In the document, Hambley claims the health department would be forced to close its doors in a matter of weeks if it was to work within the proposed budget, even after maintaining only essential services. 

“Commissioner Moss’ proposal would slash (funding) from a $6.4 million total general fund contribution to a total of $2.5 million, a reduction of over 60 percent,” Hambley wrote to Gibbs, as reported by The Holland Sentinel. “This action brings the total operating budget for 2024 to $500,000 less than the 2009 budget, which was during the worst economic conditions the United States has experienced since the Great Depression.”

County representatives have refuted Hambley’s assertions made both to the media and in the aforementioned document, calling the claims “patently false” and “fear-mongering.” The county made its rebuttal through a document released on the official county website on Monday, Aug. 28. Although no particular individual was listed in accordance with the release, Gibbs and Moss were listed as media contacts. 

“In line with fiscal responsibility and making the most of taxpayer dollars, the County is requiring that the general fund contribution to (the Department of Public Health’s) budget return to average pre-COVID levels,” Ottawa County said in Monday’s release. “This is a process all American families and businesses are going through, and it will not result in the discontinuation of any mandated services, and especially not the closure of the Public Health Department.”

Hambley took to social media to communicate her opinions on the proposed budget cuts, making nearly two dozen posts before her access to the health department’s social media pages was disabled Monday afternoon according to ABC13.

Notably, Hambley is also involved in an ongoing lawsuit against the Ottawa County Board of Commissioners linked to the far-right organization Ottawa Impact.
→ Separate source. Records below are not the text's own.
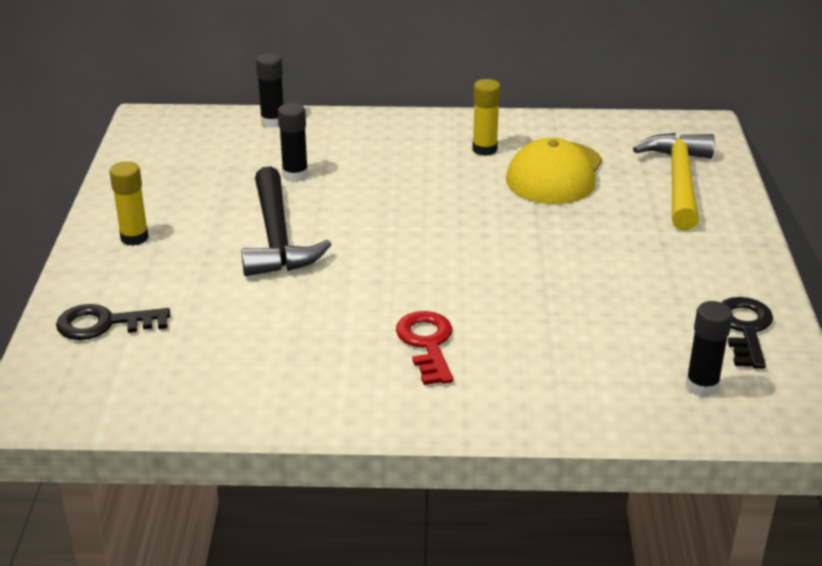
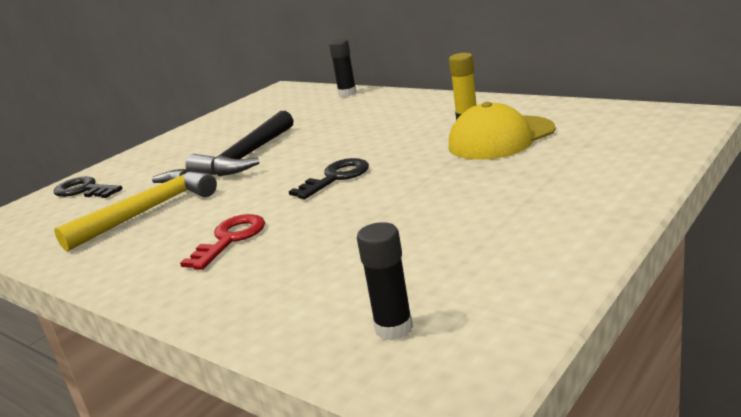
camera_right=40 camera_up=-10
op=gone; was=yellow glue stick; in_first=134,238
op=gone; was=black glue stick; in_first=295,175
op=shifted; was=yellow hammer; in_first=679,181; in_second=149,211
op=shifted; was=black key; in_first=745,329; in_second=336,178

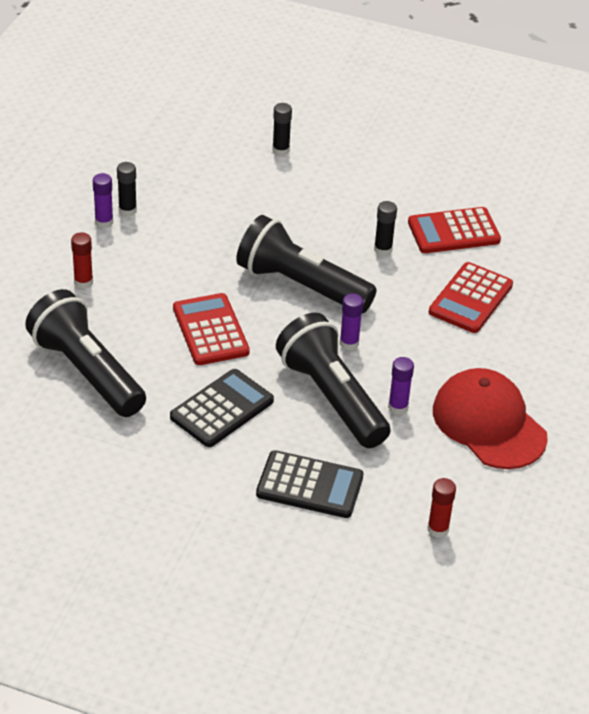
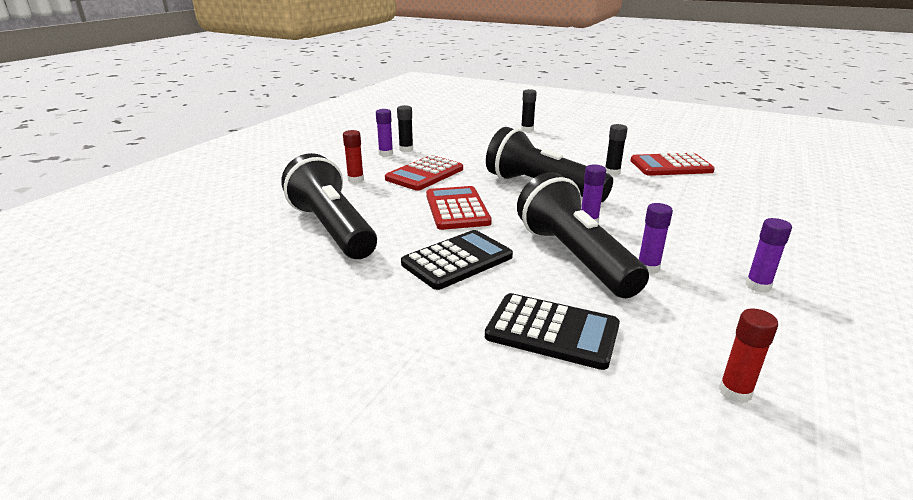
camera_right=10 camera_up=-15
op=shifted; was=red calculator; in_first=470,299; in_second=425,174
op=swapped; was=red cap; now=purple glue stick; in_first=489,423; in_second=758,286

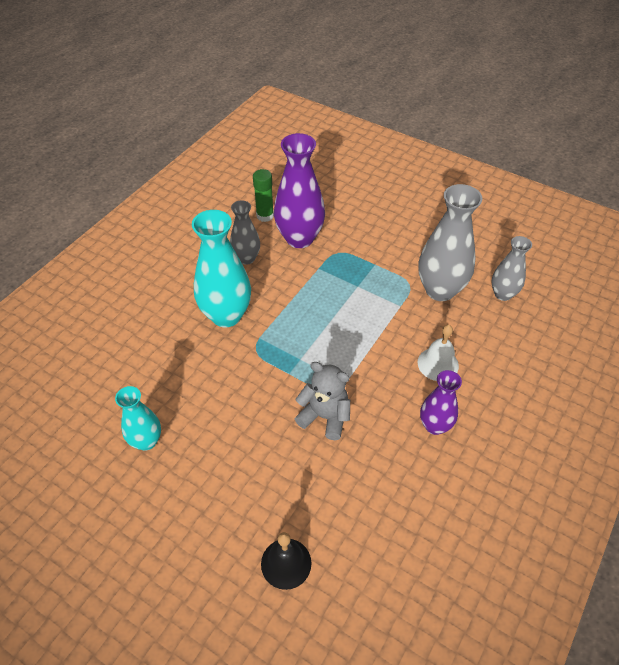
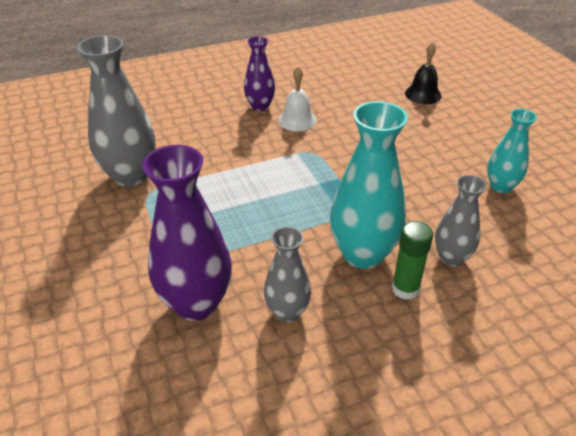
camera_right=-145 camera_up=-10
op=shifted; was=green glue stick; in_first=265,216; in_second=405,289
op=gone; was=grey teddy bear; in_first=325,416
op=shifted; was=white bell; in_first=438,364; in_second=297,120
op=shifted; was=grey vase; in_first=503,294; in_second=451,257

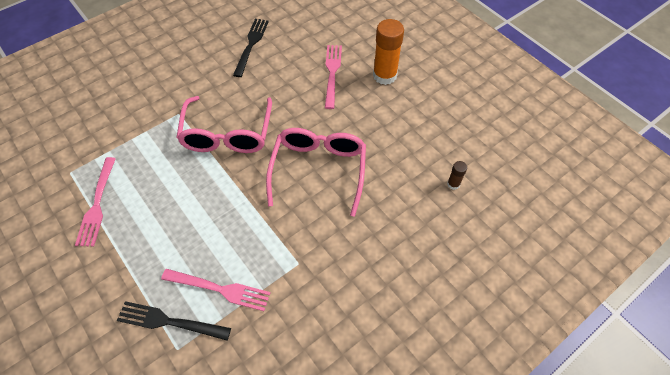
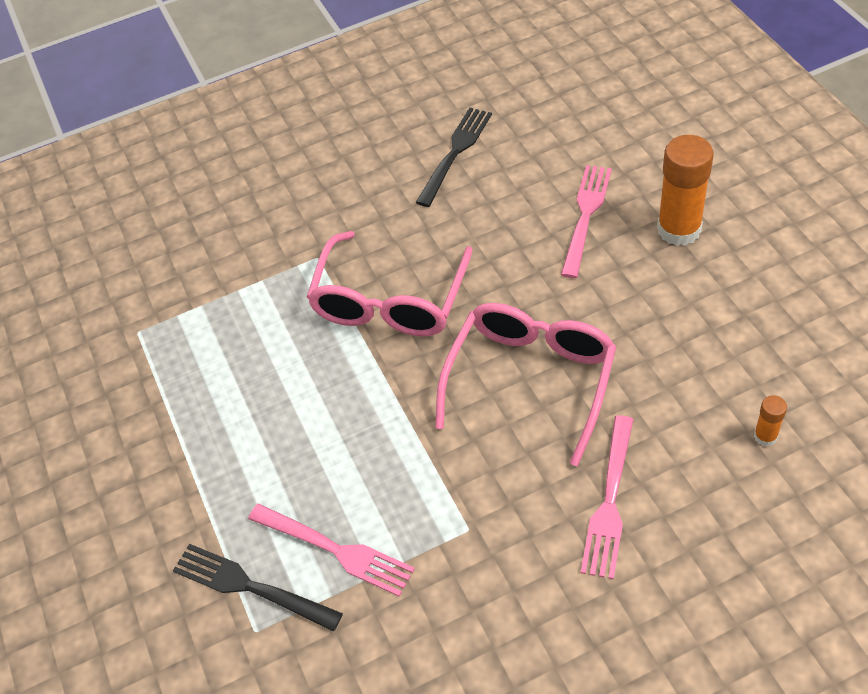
camera_right=20 camera_up=-5
op=shifted; was=pink fork; in_first=97,204; in_second=609,501
op=repainted; was=brown glue stick; now=orange glue stick; in_first=453,184; in_second=765,436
Hambley filed on the basis that such members have inappropriately interfered with her ability to do her job in order to appoint a more preferred candidate. 

“If the Commission moves forward with this level of budget-slashing, I believe it will be a clear act of unlawful retaliation against me for bringing a wrongful termination suit for attempting to remove me as the appointed Administrative Health Officer, and for the trial court’s decision to grant me judgment on that claim,” Hambley wrote on the department’s Facebook page prior to termination of her access. 

At the time of Hambley’s demotion, Director of Grand Valley State University’s Masters of Public Health Program director Ranelle Brew declined to comment for the Grand Valley Lanthorn on behalf of herself and other faculty members in the department. Brew stated it would not be professionally appropriate to comment on the conflict at the Health Department out of respect to their relationship with the program. 

The contention took a surprising turn on Wednesday, Aug. 30, as Hambley announced the Ottawa County Health Department would no longer be consulting on the budget matter. WoodTV reports that Ottawa County Fiscal Services will now be taking control of the creation of the new budget under the direction of Gibbs, despite Hambley’s alleged willingness to continue the conversation of such matters. 

Uncertainty for the future of the Ottawa County Department of Public Health may be concerning for some members of the GVSU community, specifically those impacted by low income who rely on the free services provided by the department. 

 Assistant Vice President for Student Affairs, Well-Being and Inclusion Kate Harmon said it is unclear what role the university will play in response to proposed changes. 

“Because it is so early, we don’t know yet,” Harmon said. “We are carefully monitoring the situation.” 

Harmon said GVSU still plans to continue its partnership with the health department in offering free STI testing for students for the foreseeable future.